Question: Could someone post an rpm shifting point guidline? I realize this can be different based upon riding styles, but I'm looking for some ballpark parameters.
1st to 2nd gear at 2000 rpm.
2nd to 3rd gear at 3000, etc.
That information will be helpful to me, as I move from a HD rpm/shifting background.
There is no specific gear to RPM shift point that is best. However, your stated RPMs are what someone coming from a big V-Twin would think. You have to completely un-learn those low RPM levels to get a happy LT!

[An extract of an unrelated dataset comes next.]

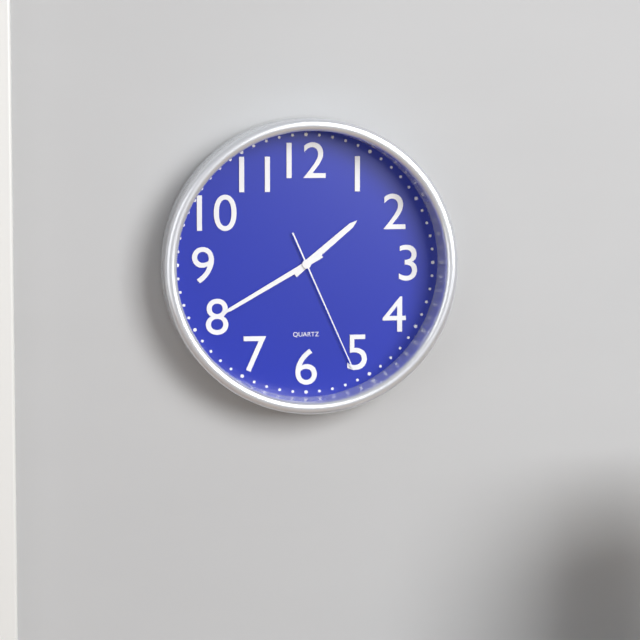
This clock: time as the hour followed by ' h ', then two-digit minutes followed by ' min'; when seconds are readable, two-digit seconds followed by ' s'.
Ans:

AFTER you get past the first 600 miles, work on learning how to make the fat lady sing! The K engine just starts getting happy around 4,000 RPM, and the best range to keep it in is 3500-7500. Below 3000 is really only good for cruising in fuel saving mode. If you have to accellerate quickly for any reason you really need it to be above 3500.
In the twisties when having fun, keep it between 3500 and 7500 and you will enjoy the performance available to you. Accellerating from below 3000 is not only sluggish in comparison, it is not good on the engine. The crank bearing journals on the LT are much smaller than on big V-twin engines, so the hydrodynamic oil "wedging" force on the oil film is low due to the low surface speed. Crank and rod bearings depend on surface speed to develop the oil film hydrodynamic pressure to withstand the piston loading under high throttle. Slow RPM reduces the oil film pressure, and that is why "lugging" the engine is bad. Hard accelleration at low RPM can bring the bearing into near contact with the crank journals, such that any particulate matter in the oil can start bearing scoring. Worst case the bearing actually comes into contact with the crank journal. Engines with much larger bearing journals can run at respectively lower RPM and still have enough bearing surface speed.
Many of us shift at 3000-3500, but it is DOWN
After you get comfortable with the bike, and past the 600 mile and first oil change, go out and experiment with this, and you will find pretty quickly that you should not run this engine like you are used to riding the Harley. Test accellerating from different speeds in different gears at different RPMs, and you will see how much quicker you can move out if the starting RPM is above 3500. Be careful though, the first time you wind it out to 7000 or so in first gear and hit second hard it may scare you! You will have never felt that with the Harley.